A map made by national security analyst Phillip Karber showing how Ukraine could use ATACMS to strike targets inside its borders without threatening Russian territory. (Image courtesy of Phillip Karber)

U.S. officials have made clear that any artillery shells and rockets provided to Ukraine can only be used for targets on Ukrainian territory.

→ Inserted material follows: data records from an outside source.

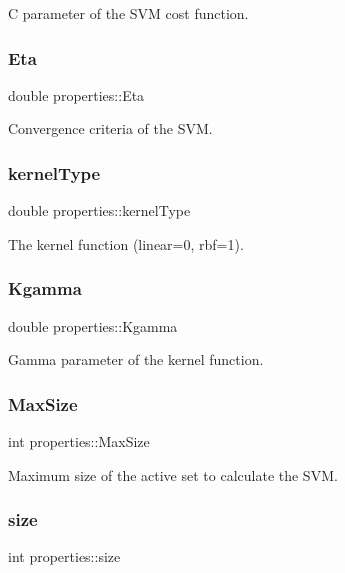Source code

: C parameter of the S\+VM cost function. \hypertarget{structproperties_abd91deb543a31a6a1f75892af7cf95c8}{}\label{structproperties_abd91deb543a31a6a1f75892af7cf95c8} 
\subsubsection{\texorpdfstring{Eta}{Eta}}
{\ttfamily double properties\+::\+Eta}

Convergence criteria of the S\+VM. \hypertarget{structproperties_a498e1588ce31c3265632f17f7d65c624}{}\label{structproperties_a498e1588ce31c3265632f17f7d65c624} 
\subsubsection{\texorpdfstring{kernel\+Type}{kernelType}}
{\ttfamily double properties\+::kernel\+Type}

The kernel function (linear=0, rbf=1). \hypertarget{structproperties_aab9c0195a446f08fc782701750ddb6ac}{}\label{structproperties_aab9c0195a446f08fc782701750ddb6ac} 
\subsubsection{\texorpdfstring{Kgamma}{Kgamma}}
{\ttfamily double properties\+::\+Kgamma}

Gamma parameter of the kernel function. \hypertarget{structproperties_a42219768dd35e1ab628e1785759df400}{}\label{structproperties_a42219768dd35e1ab628e1785759df400} 
\subsubsection{\texorpdfstring{Max\+Size}{MaxSize}}
{\ttfamily int properties\+::\+Max\+Size}

Maximum size of the active set to calculate the S\+VM. \hypertarget{structproperties_a1694aebbbdd904f9b0e5faca725966b6}{}\label{structproperties_a1694aebbbdd904f9b0e5faca725966b6} 
\subsubsection{\texorpdfstring{size}{size}}
{\ttfamily int properties\+::size}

But Phillip Karber, a Marine veteran and national security analyst, argues that ATACMS would be a game changer for the Ukrainians that would allow them to push the Russians out of their country.

If the Ukrainians agreed that they would only use ATACMS to attack targets inside Ukraine that are west of the Dnieper River and south of the 50th degree parallel, they would be able to strike ships and airfields in occupied Crimea, said Karber, who has made 40 trips to Ukraine since 2014 and spent 187 days as an observer in the combat zone.

“The reason why Crimea is so important is the best way to get the Russians out is to make it militarily worthless, and it’s sort of a Pearl Harbor just waiting to be taken out,” Karber said. “So, if they take out the air bases and start knocking off any ships at the docks, it literally makes Sevastopol not worth having.”

Karber noted that the Ukrainians have already vowed not to use their HIMARS to hit targets inside Russia, and they’ve kept their word so far.

The fact that the U.S. refuses to provide the Ukrainians with ATACMS is “obscene,” he said.

“Russia has been attacking Ukraine with hundreds of long-range missiles for nine months and now systematically escalating to destroy the country’s civilian electrical grid,” Karber said, “But we can’t give Ukraine a missile with a third the range of the aggressor’s systems for fear of ‘escalation.’”

CORRECTION: This story has been corrected to make clear that Phillip Karber argued for letting the Ukrainains use ATACMS to attack targets on Ukrainian territory that are west of the Dnieper River and south of the 50th degree parallel.